━━━ Document segment ━━━

This non-provisional application claims priority to Singapore Patent Application No. 10202204751R, which was filed on May 5, 2022, and which is incorporated herein in its entirety.

TECHNICAL FIELD

Various aspects of this disclosure relate to devices, systems and methods for scheduling job requests, in particular but not limited for congestion control at an application or service layer or a terminal device.

BACKGROUND

Current task or job schedulers may be deployed in computing environments for various computer systems, and may adopt various algorithms, such as static or dynamic rate limiting techniques, to manage or minimize overload. At a computer network level, network congestion controllers may adopt bufferbloat or congestion control algorithms to minimize system or network overload. Existing rate limiting algorithms or bufferbloat algorithms may not account for dynamic changes, system resources, computing capacity, or may be overly complex in implementation, hence may be inefficient.

━━━ Input records ━━━

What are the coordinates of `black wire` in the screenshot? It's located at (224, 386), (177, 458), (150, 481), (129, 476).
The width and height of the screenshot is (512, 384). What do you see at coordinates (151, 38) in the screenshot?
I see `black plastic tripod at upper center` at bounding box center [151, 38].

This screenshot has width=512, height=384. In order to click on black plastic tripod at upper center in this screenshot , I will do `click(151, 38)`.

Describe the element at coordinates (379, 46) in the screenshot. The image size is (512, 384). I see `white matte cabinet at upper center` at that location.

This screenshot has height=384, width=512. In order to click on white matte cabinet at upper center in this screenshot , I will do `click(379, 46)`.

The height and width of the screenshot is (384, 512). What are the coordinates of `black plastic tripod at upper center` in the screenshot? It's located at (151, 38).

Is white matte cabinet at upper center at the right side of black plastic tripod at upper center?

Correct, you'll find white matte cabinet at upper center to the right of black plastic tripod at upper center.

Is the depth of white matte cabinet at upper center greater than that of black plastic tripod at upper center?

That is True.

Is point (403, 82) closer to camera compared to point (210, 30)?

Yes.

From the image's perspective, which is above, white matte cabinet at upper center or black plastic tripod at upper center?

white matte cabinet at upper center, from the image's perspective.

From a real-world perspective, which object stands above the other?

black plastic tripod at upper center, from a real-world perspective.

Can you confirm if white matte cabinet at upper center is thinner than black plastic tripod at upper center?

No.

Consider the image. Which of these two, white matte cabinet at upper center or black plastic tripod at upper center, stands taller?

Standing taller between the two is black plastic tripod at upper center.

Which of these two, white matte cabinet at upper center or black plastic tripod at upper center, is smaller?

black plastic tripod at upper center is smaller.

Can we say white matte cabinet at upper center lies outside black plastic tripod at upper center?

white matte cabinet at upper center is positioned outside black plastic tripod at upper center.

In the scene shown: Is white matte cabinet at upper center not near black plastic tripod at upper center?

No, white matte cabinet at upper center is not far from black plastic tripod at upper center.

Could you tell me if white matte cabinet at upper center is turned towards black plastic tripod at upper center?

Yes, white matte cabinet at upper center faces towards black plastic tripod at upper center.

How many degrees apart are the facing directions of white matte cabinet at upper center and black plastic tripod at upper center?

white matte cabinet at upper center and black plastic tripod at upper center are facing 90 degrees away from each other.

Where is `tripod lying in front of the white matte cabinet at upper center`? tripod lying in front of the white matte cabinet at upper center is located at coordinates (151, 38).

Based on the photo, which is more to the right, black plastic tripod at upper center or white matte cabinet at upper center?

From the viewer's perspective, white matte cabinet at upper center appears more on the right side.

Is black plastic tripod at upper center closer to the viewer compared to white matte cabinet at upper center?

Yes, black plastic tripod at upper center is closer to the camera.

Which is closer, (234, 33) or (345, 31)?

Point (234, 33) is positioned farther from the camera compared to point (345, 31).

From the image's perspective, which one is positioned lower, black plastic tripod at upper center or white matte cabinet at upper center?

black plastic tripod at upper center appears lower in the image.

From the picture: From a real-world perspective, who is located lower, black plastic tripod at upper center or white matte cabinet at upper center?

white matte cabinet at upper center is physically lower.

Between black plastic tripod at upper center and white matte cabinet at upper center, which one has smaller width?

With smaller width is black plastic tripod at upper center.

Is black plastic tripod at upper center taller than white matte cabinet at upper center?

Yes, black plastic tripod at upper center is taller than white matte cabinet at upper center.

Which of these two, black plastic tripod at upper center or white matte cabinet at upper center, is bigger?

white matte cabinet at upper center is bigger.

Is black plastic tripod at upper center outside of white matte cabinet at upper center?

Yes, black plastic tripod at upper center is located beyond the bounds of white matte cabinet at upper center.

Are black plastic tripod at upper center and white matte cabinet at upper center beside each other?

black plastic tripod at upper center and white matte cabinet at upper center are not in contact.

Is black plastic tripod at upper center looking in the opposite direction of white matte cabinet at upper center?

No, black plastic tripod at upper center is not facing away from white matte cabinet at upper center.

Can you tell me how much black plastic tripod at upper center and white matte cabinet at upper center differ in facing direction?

━━━

List of tasks ->
• 1. According to the patent excerpt, which things may existing rate limiting algorithms or bufferbloat algorithms fail to account for? List each one.
• 2. Select every line of the entries that contains the word "What".

Solutions below ->
• 1. Dynamic changes, system resources, computing capacity.

• 2.
What are the coordinates of `black wire` in the screenshot? It's located at (224, 386), (177, 458), (150, 481), (129, 476).
The width and height of the screenshot is (512, 384). What do you see at coordinates (151, 38) in the screenshot?
The height and width of the screenshot is (384, 512). What are the coordinates of `black plastic tripod at upper center` in the screenshot? It's located at (151, 38).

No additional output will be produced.